Work required. A word-for-word copy of the listing is required, and it must contain no pictures.

Collected data.
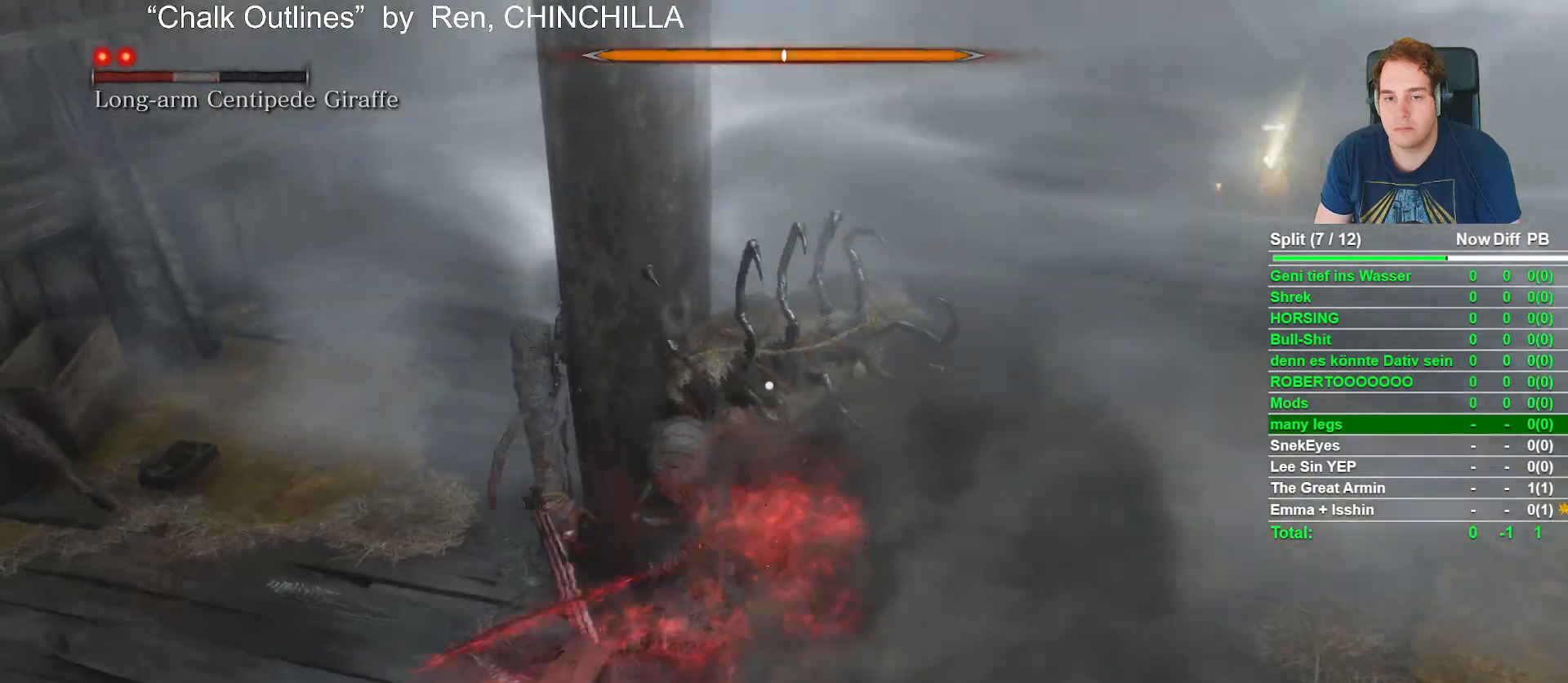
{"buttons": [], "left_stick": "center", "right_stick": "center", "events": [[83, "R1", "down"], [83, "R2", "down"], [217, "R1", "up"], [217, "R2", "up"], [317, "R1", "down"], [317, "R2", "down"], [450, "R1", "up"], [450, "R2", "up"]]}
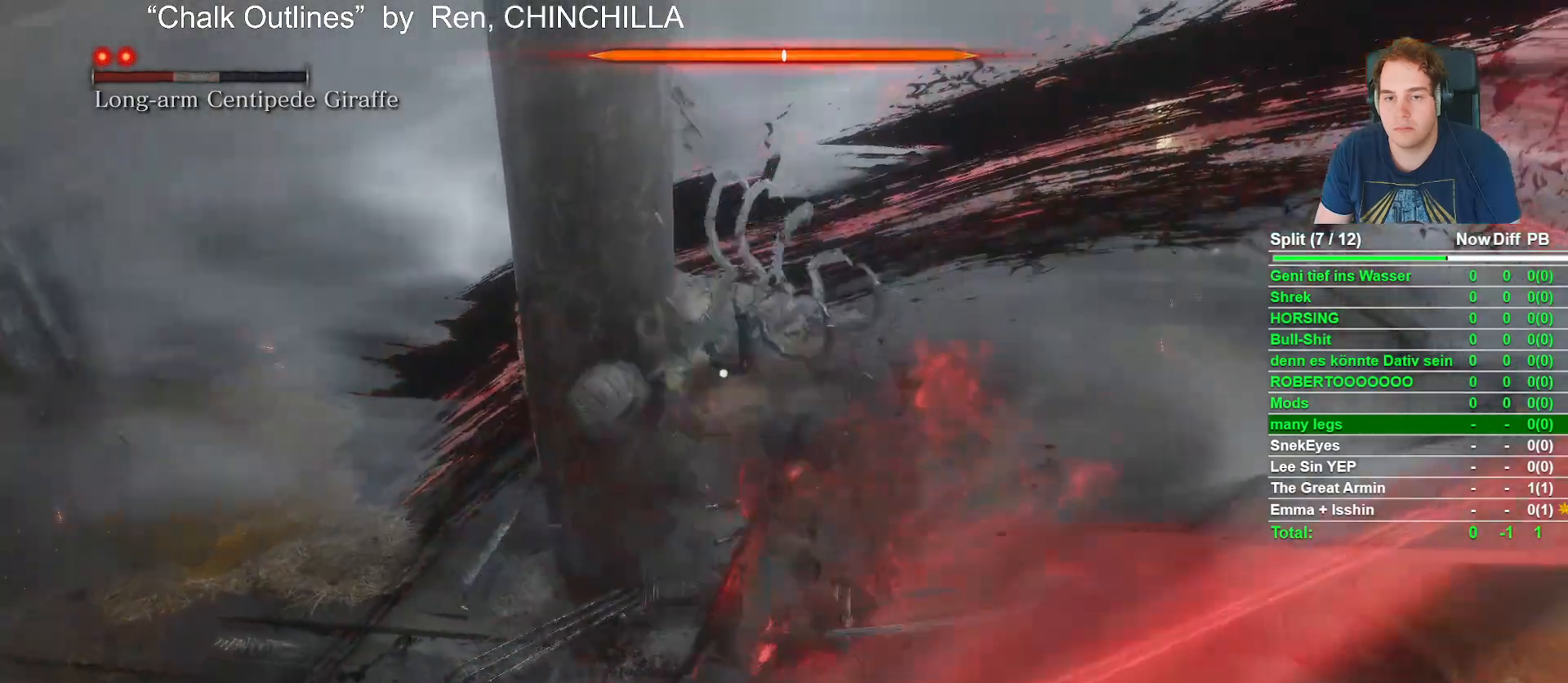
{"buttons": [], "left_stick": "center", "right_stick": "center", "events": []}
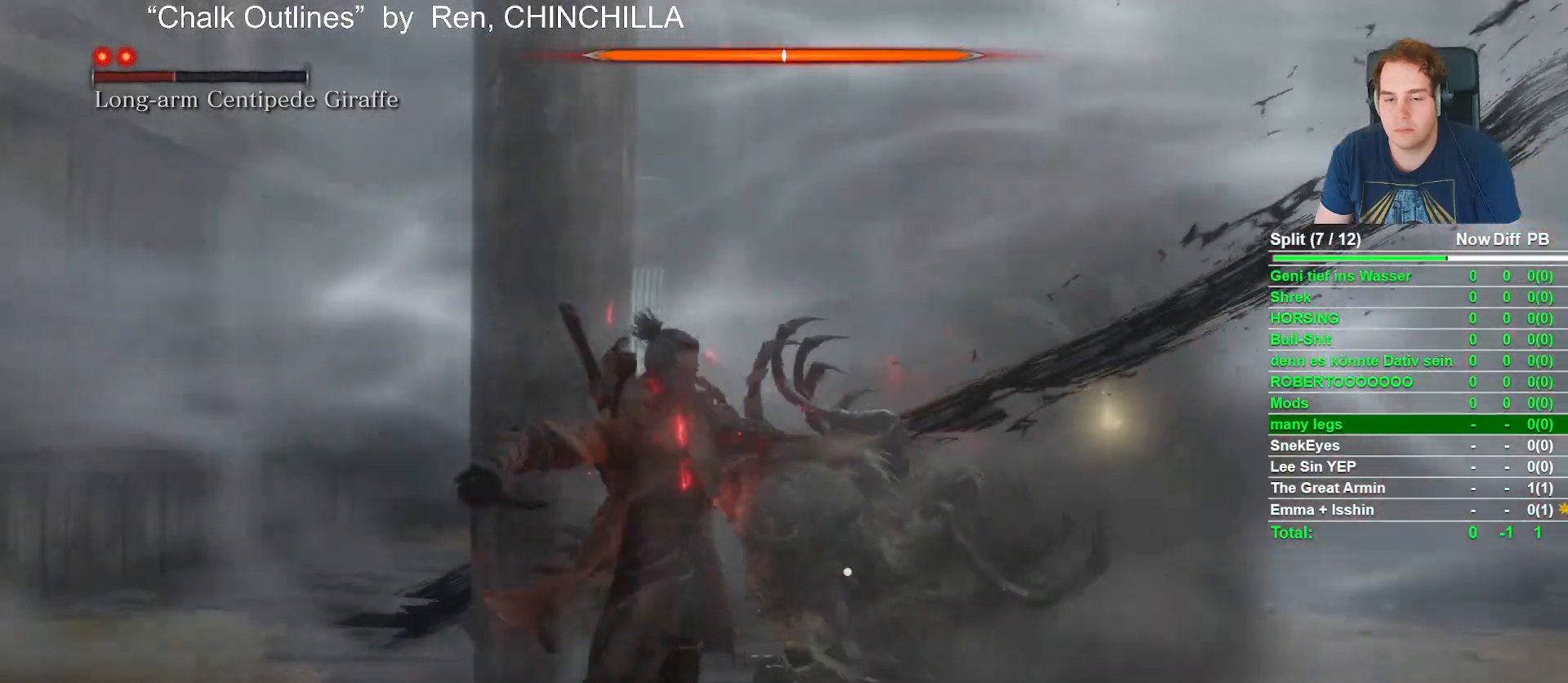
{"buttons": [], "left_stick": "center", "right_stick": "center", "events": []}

The answer.
{"buttons": [], "left_stick": "center", "right_stick": "center", "events": [[83, "R1", "down"], [83, "R2", "down"], [217, "R1", "up"], [217, "R2", "up"], [317, "R1", "down"], [317, "R2", "down"], [450, "R1", "up"], [450, "R2", "up"]]}
{"buttons": [], "left_stick": "center", "right_stick": "center", "events": []}
{"buttons": [], "left_stick": "center", "right_stick": "center", "events": []}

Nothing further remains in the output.